WHAT YOU WILL DO: Extract the announcement of the Ion Raţiu lecture in full, reproducing every word and character without any alteration.

>> begin PASSAGE GIVEN

Dr. Dennis Deletant, in his latest book Romania under Communism: Paradox & Degeneration, explores how Romania’s trajectory as a Communist state within the Soviet bloc was unlike that of any other. Please join CERES for our annual annual Ion Raţiu lecture, a book talk with Dr. Deletant:
Tuesday, February 5th
Mortara Center for International Studies
Reception to follow
Full even listing is here: https://www.eventbrite.com/e/romania-under-communism-paradox-degeneration-tickets-54978076908
About Dr. Dennis Deletant:
Dr. Deletant is currently Visiting Ion Ratiu Professor of Romanian Studies at Georgetown University and Emeritus Professor of Romanian Studies at the School of Slavonic and East European Studies, University College, London. He is the author of several monographs and volumes of studies on the recent history of Romania, among them Ceauşescu and the Securitate: Coercion and Dissent in Romania, 1965-89 (London; New York, 1996), Communist Terror in Romania: Gheorghiu-Dej and the Police State, 1948-1965, (London; New York, 1999), Ion Antonescu. Hitler’s Forgotten Ally (London: New York, 2006), and British Clandestine Operations in Romania during the Second World War. In October of this year he was awarded the Order of the Star of Romania, the country’s highest civilian honor, by President Klaus Iohannis, for his contribution to Romanian studies.
About Ion Raţiu:
Ion Augustin Nicolae Raţiu was born in Transylvania in 1917 and was the son of Augustin Raţiu, a successful lawyer who became leader of the Romanian National Party. In 1940, Ion Raţiu joined Romania’s Foreign Service and went to London as a chancellor at the Romanian Legation. Later that year, Romania’s decision to align with the Axis powers appalled Raţiu, who resigned his post and obtained political asylum in Britain.
In exile in London after the Communist takeover of Romania in 1946, Raţiu threw himself into the struggle against communism, becoming a regular contributor to the Romanian Service of the BBC, Radio Free Europe, and Voice of America. In 1957, his book Policy for the West radically challenged contemporary western views of the nature of communism. He went into shipping and later into real estate, and continued publishing. He returned to Romania in 1990 where he had a failed bid for the presidency. He did become a member of the Romanian Parliament and served as both deputy speaker of the Chamber of Deputies and as Romania’s roving ambassador to NATO. Ion Raţiu died in January 2000. His funeral, in his home town of Turda, was attended by more than 10,000 people.

>> end PASSAGE GIVEN
>> begin RAW RECORDS

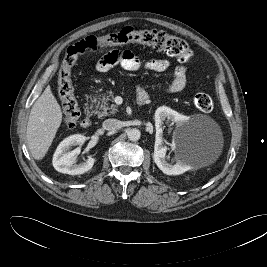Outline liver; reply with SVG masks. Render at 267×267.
<instances>
[{
    "label": "liver",
    "mask_w": 267,
    "mask_h": 267,
    "mask_svg": "<svg viewBox=\"0 0 267 267\" xmlns=\"http://www.w3.org/2000/svg\"><path fill=\"white\" fill-rule=\"evenodd\" d=\"M62 111L50 86L33 104L27 123V144L35 160H42L62 122Z\"/></svg>",
    "instance_id": "6515ba94"
}]
</instances>
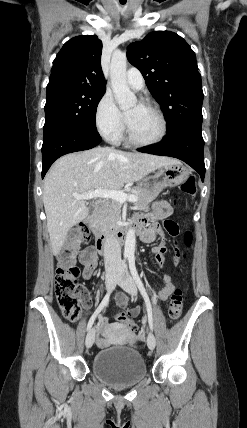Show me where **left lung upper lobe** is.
Returning a JSON list of instances; mask_svg holds the SVG:
<instances>
[{"mask_svg": "<svg viewBox=\"0 0 247 428\" xmlns=\"http://www.w3.org/2000/svg\"><path fill=\"white\" fill-rule=\"evenodd\" d=\"M127 57L160 104L168 133L186 124L202 123L201 75L195 53L182 37L169 31L152 32L130 44Z\"/></svg>", "mask_w": 247, "mask_h": 428, "instance_id": "5c2ea615", "label": "left lung upper lobe"}]
</instances>
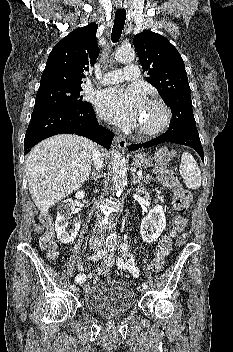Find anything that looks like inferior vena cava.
<instances>
[{
  "mask_svg": "<svg viewBox=\"0 0 233 352\" xmlns=\"http://www.w3.org/2000/svg\"><path fill=\"white\" fill-rule=\"evenodd\" d=\"M93 163L96 171L100 172L103 167V158L98 147H96L94 151ZM103 238H104L103 232L101 230H96L90 238V244L94 246H100L103 241Z\"/></svg>",
  "mask_w": 233,
  "mask_h": 352,
  "instance_id": "obj_1",
  "label": "inferior vena cava"
}]
</instances>
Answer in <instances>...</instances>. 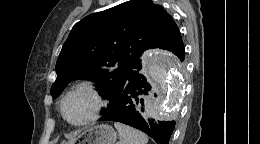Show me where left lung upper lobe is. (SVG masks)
<instances>
[{"label":"left lung upper lobe","instance_id":"left-lung-upper-lobe-1","mask_svg":"<svg viewBox=\"0 0 260 144\" xmlns=\"http://www.w3.org/2000/svg\"><path fill=\"white\" fill-rule=\"evenodd\" d=\"M179 33L172 17L149 0L90 14L74 25L62 47L51 95L55 98L67 83L84 79L96 82L99 94L111 103L127 69L141 62L143 51L162 49Z\"/></svg>","mask_w":260,"mask_h":144}]
</instances>
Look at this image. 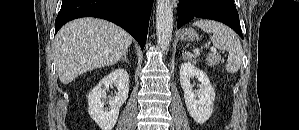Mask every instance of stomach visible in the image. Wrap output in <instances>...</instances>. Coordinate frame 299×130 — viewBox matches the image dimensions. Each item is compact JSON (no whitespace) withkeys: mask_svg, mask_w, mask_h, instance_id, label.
<instances>
[{"mask_svg":"<svg viewBox=\"0 0 299 130\" xmlns=\"http://www.w3.org/2000/svg\"><path fill=\"white\" fill-rule=\"evenodd\" d=\"M180 37L183 41H193L197 37V33L191 28H186L181 31Z\"/></svg>","mask_w":299,"mask_h":130,"instance_id":"1","label":"stomach"}]
</instances>
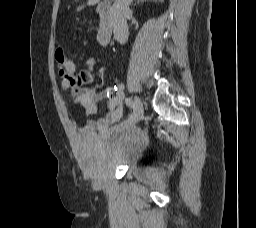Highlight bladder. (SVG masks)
<instances>
[{"label":"bladder","instance_id":"31cf9c89","mask_svg":"<svg viewBox=\"0 0 256 228\" xmlns=\"http://www.w3.org/2000/svg\"><path fill=\"white\" fill-rule=\"evenodd\" d=\"M147 143V136L136 128L118 126L102 135L81 133L77 153L96 179L112 168L133 163Z\"/></svg>","mask_w":256,"mask_h":228}]
</instances>
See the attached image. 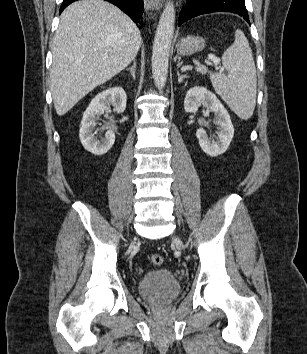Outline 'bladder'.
<instances>
[{"mask_svg":"<svg viewBox=\"0 0 307 354\" xmlns=\"http://www.w3.org/2000/svg\"><path fill=\"white\" fill-rule=\"evenodd\" d=\"M137 289L146 301L166 304L179 295L181 284L171 271L155 269L148 271L139 279Z\"/></svg>","mask_w":307,"mask_h":354,"instance_id":"obj_1","label":"bladder"}]
</instances>
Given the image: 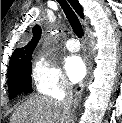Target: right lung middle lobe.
Segmentation results:
<instances>
[{
  "label": "right lung middle lobe",
  "mask_w": 122,
  "mask_h": 123,
  "mask_svg": "<svg viewBox=\"0 0 122 123\" xmlns=\"http://www.w3.org/2000/svg\"><path fill=\"white\" fill-rule=\"evenodd\" d=\"M9 98L12 99L22 92H32L31 59L8 70Z\"/></svg>",
  "instance_id": "1"
}]
</instances>
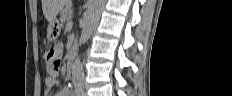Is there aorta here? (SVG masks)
<instances>
[{
	"label": "aorta",
	"instance_id": "obj_1",
	"mask_svg": "<svg viewBox=\"0 0 232 96\" xmlns=\"http://www.w3.org/2000/svg\"><path fill=\"white\" fill-rule=\"evenodd\" d=\"M104 4L105 0H89L85 23L79 39L80 45L86 43L90 38L93 28L99 20ZM73 74L75 76L83 75V65L79 58H77L73 64Z\"/></svg>",
	"mask_w": 232,
	"mask_h": 96
}]
</instances>
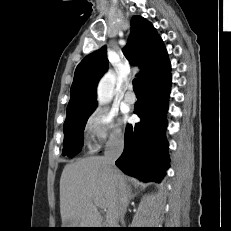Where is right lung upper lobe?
Listing matches in <instances>:
<instances>
[{
  "label": "right lung upper lobe",
  "mask_w": 231,
  "mask_h": 231,
  "mask_svg": "<svg viewBox=\"0 0 231 231\" xmlns=\"http://www.w3.org/2000/svg\"><path fill=\"white\" fill-rule=\"evenodd\" d=\"M125 56L141 71V86L170 71V62L162 39L141 16L131 19V33L124 48ZM108 69L105 47L86 56L76 67L70 90L67 114L95 108L98 81Z\"/></svg>",
  "instance_id": "cb5924a9"
}]
</instances>
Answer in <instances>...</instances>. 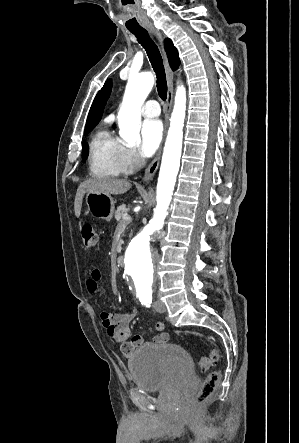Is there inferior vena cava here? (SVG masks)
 I'll return each instance as SVG.
<instances>
[{
	"label": "inferior vena cava",
	"instance_id": "1",
	"mask_svg": "<svg viewBox=\"0 0 299 443\" xmlns=\"http://www.w3.org/2000/svg\"><path fill=\"white\" fill-rule=\"evenodd\" d=\"M144 163H145V159L140 157V156H138L136 158V169L141 168L144 165Z\"/></svg>",
	"mask_w": 299,
	"mask_h": 443
}]
</instances>
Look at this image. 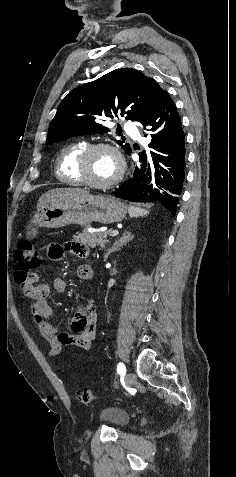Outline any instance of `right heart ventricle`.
<instances>
[{
    "label": "right heart ventricle",
    "instance_id": "right-heart-ventricle-1",
    "mask_svg": "<svg viewBox=\"0 0 236 477\" xmlns=\"http://www.w3.org/2000/svg\"><path fill=\"white\" fill-rule=\"evenodd\" d=\"M84 148V142H74L61 150L55 168L57 178L61 182L70 185L82 184L76 172V165L77 159Z\"/></svg>",
    "mask_w": 236,
    "mask_h": 477
}]
</instances>
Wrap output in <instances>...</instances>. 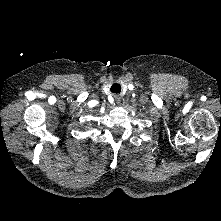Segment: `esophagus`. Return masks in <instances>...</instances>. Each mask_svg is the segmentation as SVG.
I'll return each instance as SVG.
<instances>
[{
  "mask_svg": "<svg viewBox=\"0 0 221 221\" xmlns=\"http://www.w3.org/2000/svg\"><path fill=\"white\" fill-rule=\"evenodd\" d=\"M114 99L116 100L117 103L120 101V96L119 95H113Z\"/></svg>",
  "mask_w": 221,
  "mask_h": 221,
  "instance_id": "1",
  "label": "esophagus"
}]
</instances>
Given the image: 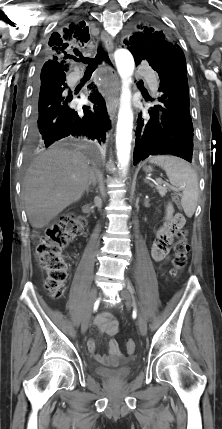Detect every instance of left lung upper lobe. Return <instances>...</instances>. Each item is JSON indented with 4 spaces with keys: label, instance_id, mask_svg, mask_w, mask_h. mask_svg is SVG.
I'll use <instances>...</instances> for the list:
<instances>
[{
    "label": "left lung upper lobe",
    "instance_id": "obj_1",
    "mask_svg": "<svg viewBox=\"0 0 222 429\" xmlns=\"http://www.w3.org/2000/svg\"><path fill=\"white\" fill-rule=\"evenodd\" d=\"M137 28L138 30L124 41L133 56L146 59L151 64L157 61L160 51L175 49L186 66L182 49L168 35L150 25L140 24Z\"/></svg>",
    "mask_w": 222,
    "mask_h": 429
}]
</instances>
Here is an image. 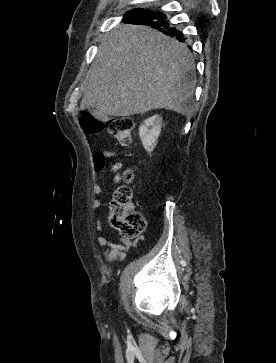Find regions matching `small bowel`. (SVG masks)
Masks as SVG:
<instances>
[{"label":"small bowel","instance_id":"obj_1","mask_svg":"<svg viewBox=\"0 0 276 363\" xmlns=\"http://www.w3.org/2000/svg\"><path fill=\"white\" fill-rule=\"evenodd\" d=\"M119 155L114 151H99L96 152L93 156V168H94V184L92 186V192L94 198L92 200L93 208H99L102 204L99 195H101L104 191L102 182L104 180L103 171L106 167V162L109 158H117ZM124 168V164L121 162H116L111 166V170L114 172H118ZM122 180V176L120 174H116L112 181L114 183H118ZM97 229L102 232L101 219L98 218L96 220ZM97 242L99 245L103 246L104 252L103 255L107 261L111 262L114 260L122 261L125 258V251L130 247V242L128 240L121 239L119 242H112L106 236H98Z\"/></svg>","mask_w":276,"mask_h":363}]
</instances>
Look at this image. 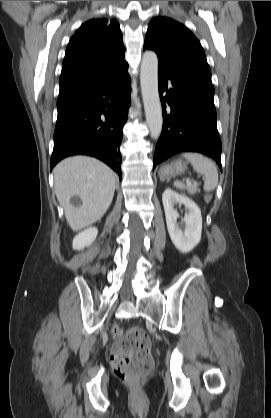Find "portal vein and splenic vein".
I'll return each mask as SVG.
<instances>
[{
    "mask_svg": "<svg viewBox=\"0 0 271 418\" xmlns=\"http://www.w3.org/2000/svg\"><path fill=\"white\" fill-rule=\"evenodd\" d=\"M186 183H187L188 186H191V184H192L190 179H186Z\"/></svg>",
    "mask_w": 271,
    "mask_h": 418,
    "instance_id": "1",
    "label": "portal vein and splenic vein"
}]
</instances>
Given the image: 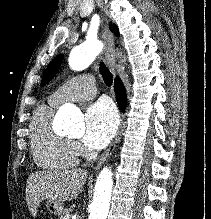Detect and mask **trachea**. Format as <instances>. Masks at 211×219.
I'll use <instances>...</instances> for the list:
<instances>
[{
  "instance_id": "3493384b",
  "label": "trachea",
  "mask_w": 211,
  "mask_h": 219,
  "mask_svg": "<svg viewBox=\"0 0 211 219\" xmlns=\"http://www.w3.org/2000/svg\"><path fill=\"white\" fill-rule=\"evenodd\" d=\"M99 71L103 77L105 84L107 86H111L113 82V76L103 61H101L99 64Z\"/></svg>"
}]
</instances>
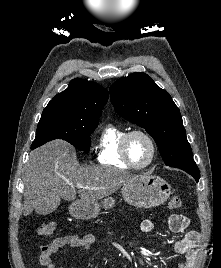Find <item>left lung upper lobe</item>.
Instances as JSON below:
<instances>
[{"instance_id": "1", "label": "left lung upper lobe", "mask_w": 221, "mask_h": 268, "mask_svg": "<svg viewBox=\"0 0 221 268\" xmlns=\"http://www.w3.org/2000/svg\"><path fill=\"white\" fill-rule=\"evenodd\" d=\"M109 92L116 112L153 137L167 166L196 164L178 107L147 74L135 72L120 78Z\"/></svg>"}]
</instances>
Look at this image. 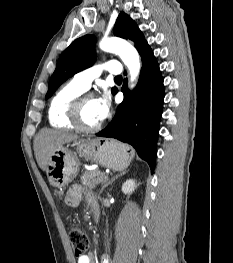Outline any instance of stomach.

>> end RAW RECORDS

SOLUTION TO THIS PROBLEM:
Dr. Dennis Deletant, in his latest book Romania under Communism: Paradox & Degeneration, explores how Romania’s trajectory as a Communist state within the Soviet bloc was unlike that of any other. Please join CERES for our annual annual Ion Raţiu lecture, a book talk with Dr. Deletant:
Tuesday, February 5th
Mortara Center for International Studies
Reception to follow
Full even listing is here: https://www.eventbrite.com/e/romania-under-communism-paradox-degeneration-tickets-54978076908
About Dr. Dennis Deletant:
Dr. Deletant is currently Visiting Ion Ratiu Professor of Romanian Studies at Georgetown University and Emeritus Professor of Romanian Studies at the School of Slavonic and East European Studies, University College, London. He is the author of several monographs and volumes of studies on the recent history of Romania, among them Ceauşescu and the Securitate: Coercion and Dissent in Romania, 1965-89 (London; New York, 1996), Communist Terror in Romania: Gheorghiu-Dej and the Police State, 1948-1965, (London; New York, 1999), Ion Antonescu. Hitler’s Forgotten Ally (London: New York, 2006), and British Clandestine Operations in Romania during the Second World War. In October of this year he was awarded the Order of the Star of Romania, the country’s highest civilian honor, by President Klaus Iohannis, for his contribution to Romanian studies.
About Ion Raţiu:
Ion Augustin Nicolae Raţiu was born in Transylvania in 1917 and was the son of Augustin Raţiu, a successful lawyer who became leader of the Romanian National Party. In 1940, Ion Raţiu joined Romania’s Foreign Service and went to London as a chancellor at the Romanian Legation. Later that year, Romania’s decision to align with the Axis powers appalled Raţiu, who resigned his post and obtained political asylum in Britain.
In exile in London after the Communist takeover of Romania in 1946, Raţiu threw himself into the struggle against communism, becoming a regular contributor to the Romanian Service of the BBC, Radio Free Europe, and Voice of America. In 1957, his book Policy for the West radically challenged contemporary western views of the nature of communism. He went into shipping and later into real estate, and continued publishing. He returned to Romania in 1990 where he had a failed bid for the presidency. He did become a member of the Romanian Parliament and served as both deputy speaker of the Chamber of Deputies and as Romania’s roving ambassador to NATO. Ion Raţiu died in January 2000. His funeral, in his home town of Turda, was attended by more than 10,000 people.